### Excerpted text
*-*-*
Pairing with our “House of Cards” teaching series, here are a few resources to set up meaningful conversations with your kids/students:

Conversations that Matter:

You’ve got some big things to talk about, and most of this isn’t easy.  Here’s the thing:  If your kids aren’t talking about this stuff, it’s not because they aren’t thinking about it. And if it’s not now, it’s simply not yet.  Here’s how to set the stage for some great dialogue.

Calendar it.

There’s no need to make time with your kids feel like a business meeting, but if you don’t actually schedule it, it might never happen.  Make an appointment to head out for an ice cream, take a walk, jump in the car for a longer-than-usual drive that meanders through a drive-thru at some point…whatever works for you to make sure these conversations happen.  And, whatever you do, don’t cancel!

Create a safe place.
Expect your kids to ask hard questions and have some opinions that might be different from yours.  Be thankful that you get to be a guide as you navigate tough topics together, and whatever you do, don’t overreact! Seriously.  Don’t.

Embrace “I don’t know.”
*-*-*
### Data section
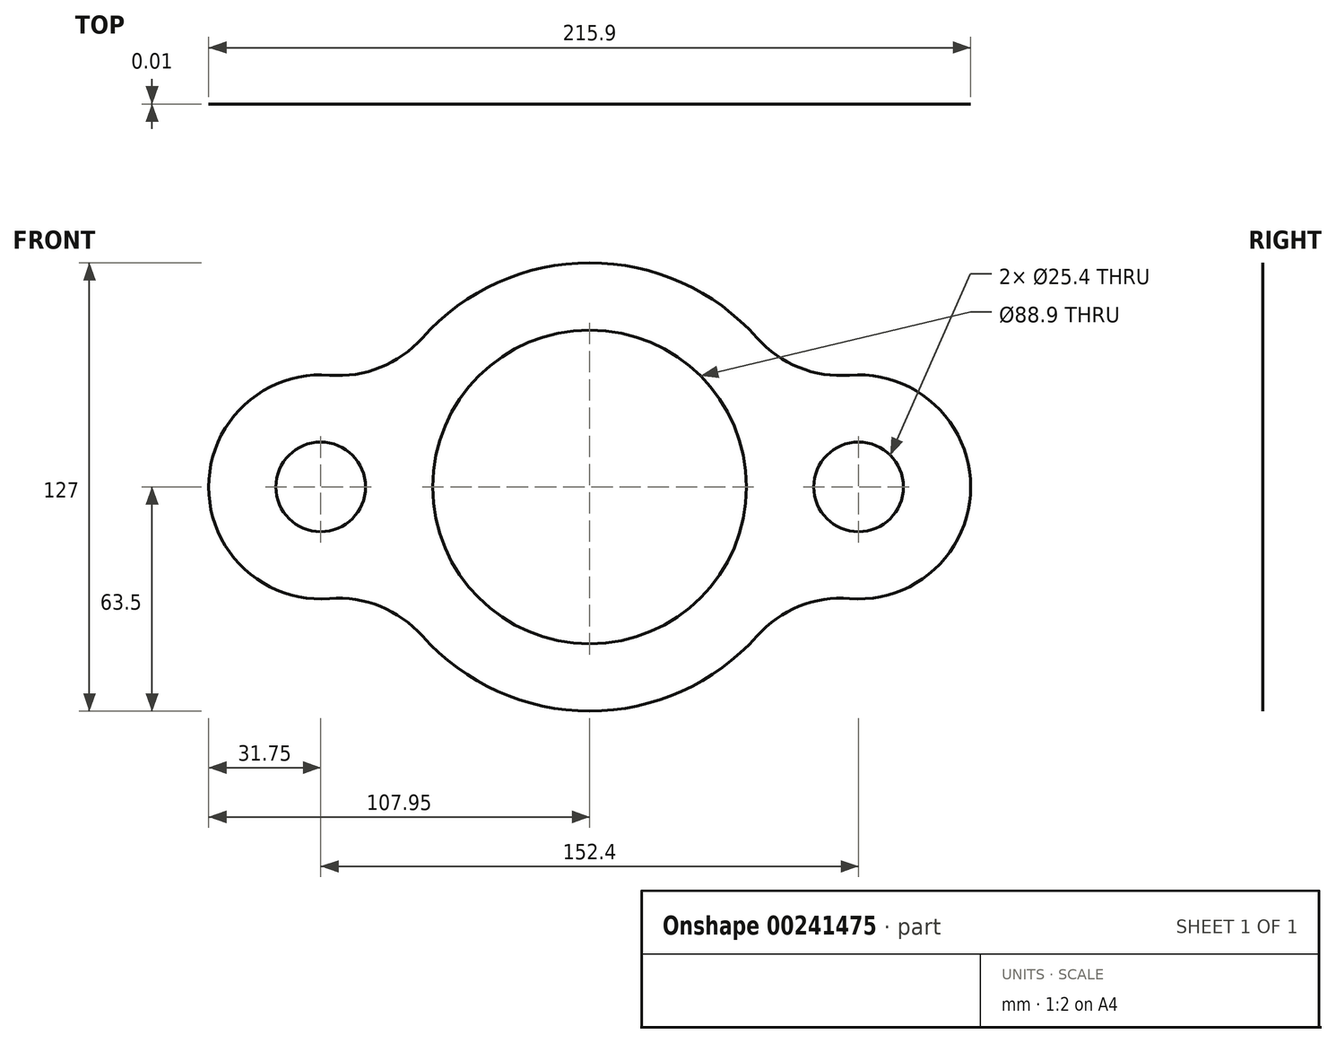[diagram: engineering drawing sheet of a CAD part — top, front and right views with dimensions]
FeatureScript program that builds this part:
*-*-*
### Written tasks
[1] How would you put this sentence from the conversation guide into Spanish: "If your kids aren’t talking about this stuff, it’s not because they aren’t thinking about it."
[2] Can you turn the conversation guide's paragraph beginning "There’s no need to make time with your kids" into a short bulleted list that keeps its main points?

### List of solutions
[1] Si sus hijos no están hablando de estas cosas, no es porque no estén pensando en ellas.

[2]
- Time with your kids shouldn't feel like a business meeting, but if it isn't scheduled, it may never happen.
- Make an appointment, such as going out for ice cream, taking a walk, or taking a longer-than-usual drive that winds through a drive-thru.
- Do whatever works to make sure these conversations happen.
- Don't cancel.